Work to complete
[1] From the news excerpt on Israel's judicial reform protests, output the stretch from "The demonstration was" through "grip on power.".
[2] Answer these questions from the news excerpt on Israel's judicial reform protests:
(a) In which city did the Saturday night protest take place?
(b) Since which month have the protests been rocking Israel?
(c) Besides restoring balance between the branches of government, what does the government say the reforms will prevent?
[3] Render this sentence from the news excerpt on Israel's judicial reform protests in Spanish: "The government says the reforms are necessary to restore the balance between the branches of government and prevent judicial activism."

Text excerpt

━━━━━━━━━━━━━━━━━━━━

Thousands of Israelis took to the streets of Tel Aviv on Saturday night to voice their opposition to Prime Minister Benjamin Netanyahu’s plans to reform the judiciary and curb the power of the Supreme Court. The protesters, waving blue and white Israeli flags and holding signs that read “Save democracy” and “Let my people go”, accused Netanyahu of undermining the rule of law and the separation of powers in Israel.
The demonstration was the latest in a series of protests that have rocked Israel since January, when Netanyahu’s new coalition government announced its intention to pass a series of bills that would give the government more control over the appointment of judges, allow parliament to override court rulings, and limit the court’s ability to review laws and policies. The government says the reforms are necessary to restore the balance between the branches of government and prevent judicial activism. The opposition and civil society groups say the reforms are an attempt by Netanyahu to evade prosecution on corruption charges and cement his grip on power.

━━━━━━━━━━━━━━━━━━━━

Records
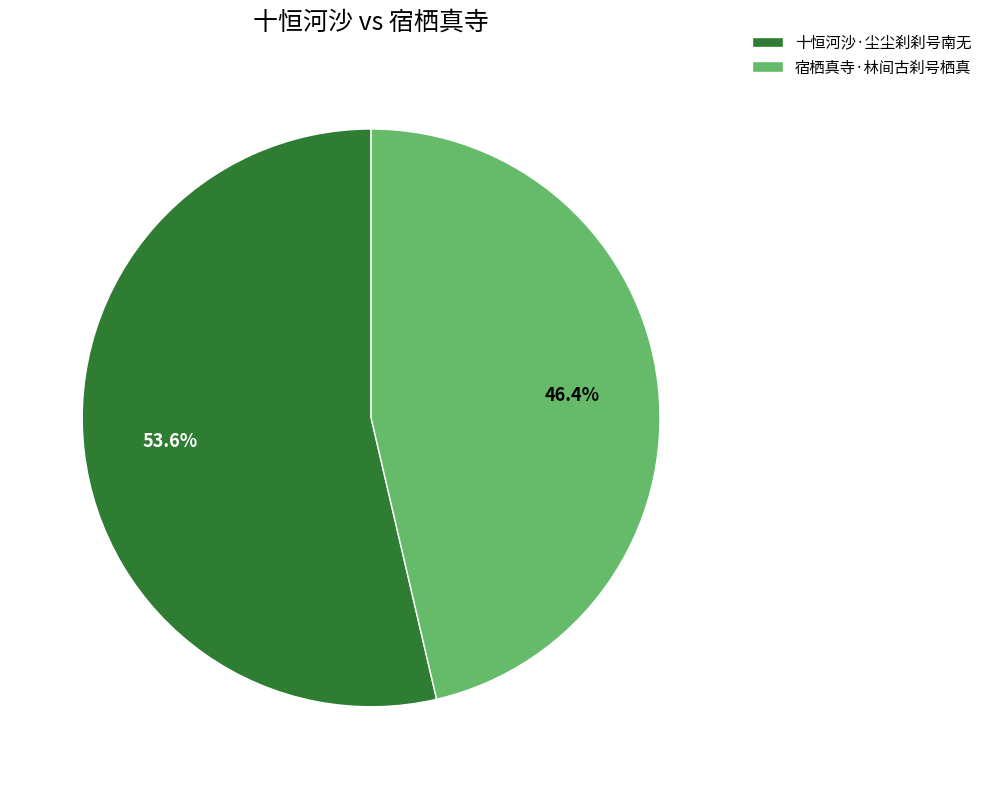

To the nearest percent, what is the combined percentage of 十恒河沙·尘尘刹刹号南无 and 宿栖真寺·林间古刹号栖真?

100%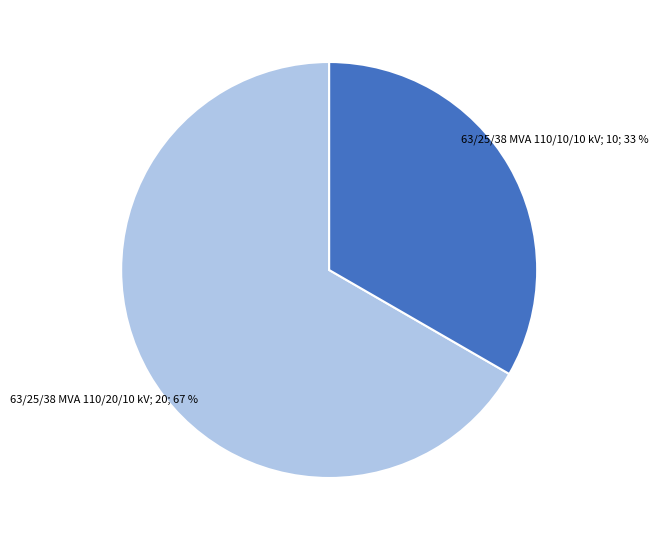

Is there a majority slice in this chart?

Yes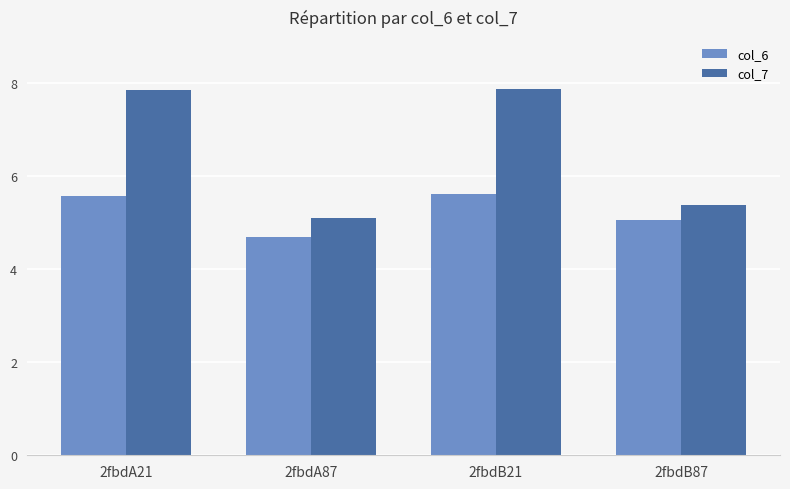

How many data points does each series have?

4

━━━━━━━━━━━━━━━━━━━━

Answers to the exercises
[1]
The demonstration was the latest in a series of protests that have rocked Israel since January, when Netanyahu’s new coalition government announced its intention to pass a series of bills that would give the government more control over the appointment of judges, allow parliament to override court rulings, and limit the court’s ability to review laws and policies. The government says the reforms are necessary to restore the balance between the branches of government and prevent judicial activism. The opposition and civil society groups say the reforms are an attempt by Netanyahu to evade prosecution on corruption charges and cement his grip on power.

[2]
(a) Tel Aviv
(b) January
(c) Judicial activism

[3] El gobierno dice que las reformas son necesarias para restablecer el equilibrio entre los poderes del Estado y prevenir el activismo judicial.